WORK INSTRUCTIONS ::
Starting at the line that contains "27. In short, a", repeat each line exactly until the records end, keeping both the first and the last.

DATA SHOWN: Begin

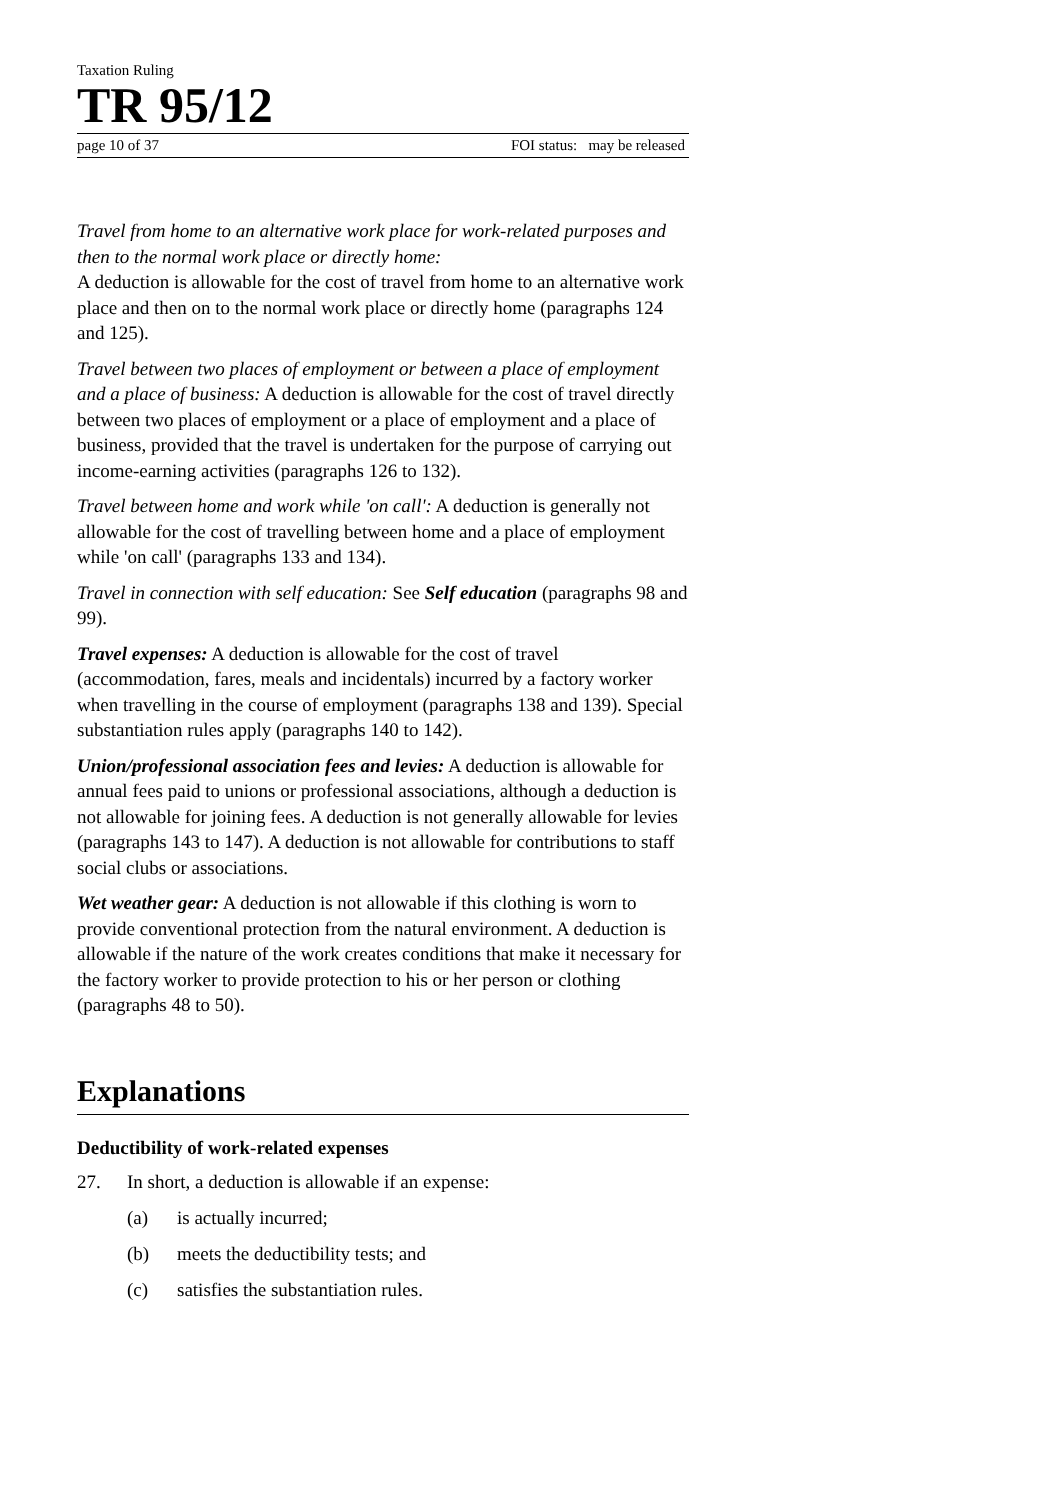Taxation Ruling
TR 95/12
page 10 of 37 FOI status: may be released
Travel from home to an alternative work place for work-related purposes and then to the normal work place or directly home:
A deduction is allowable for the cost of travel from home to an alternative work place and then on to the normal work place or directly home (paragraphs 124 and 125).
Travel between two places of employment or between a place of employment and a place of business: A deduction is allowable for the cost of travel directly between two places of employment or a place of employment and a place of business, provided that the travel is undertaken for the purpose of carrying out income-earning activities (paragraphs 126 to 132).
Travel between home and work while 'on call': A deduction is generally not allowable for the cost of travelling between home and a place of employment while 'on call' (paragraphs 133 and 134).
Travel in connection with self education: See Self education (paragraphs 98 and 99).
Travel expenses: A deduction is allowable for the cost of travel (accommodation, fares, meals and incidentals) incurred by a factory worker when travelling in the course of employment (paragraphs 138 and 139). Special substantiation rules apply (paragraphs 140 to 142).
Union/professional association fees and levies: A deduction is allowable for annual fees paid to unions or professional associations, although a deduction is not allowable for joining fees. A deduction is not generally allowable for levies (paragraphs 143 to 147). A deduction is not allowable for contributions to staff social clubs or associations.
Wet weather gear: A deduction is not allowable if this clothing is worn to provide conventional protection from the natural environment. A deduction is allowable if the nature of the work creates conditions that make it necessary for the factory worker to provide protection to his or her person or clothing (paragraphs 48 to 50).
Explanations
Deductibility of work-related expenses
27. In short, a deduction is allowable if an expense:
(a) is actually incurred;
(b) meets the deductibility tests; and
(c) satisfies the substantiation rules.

DATA SHOWN: End

TASK OUTPUT ::
27. In short, a deduction is allowable if an expense:
(a) is actually incurred;
(b) meets the deductibility tests; and
(c) satisfies the substantiation rules.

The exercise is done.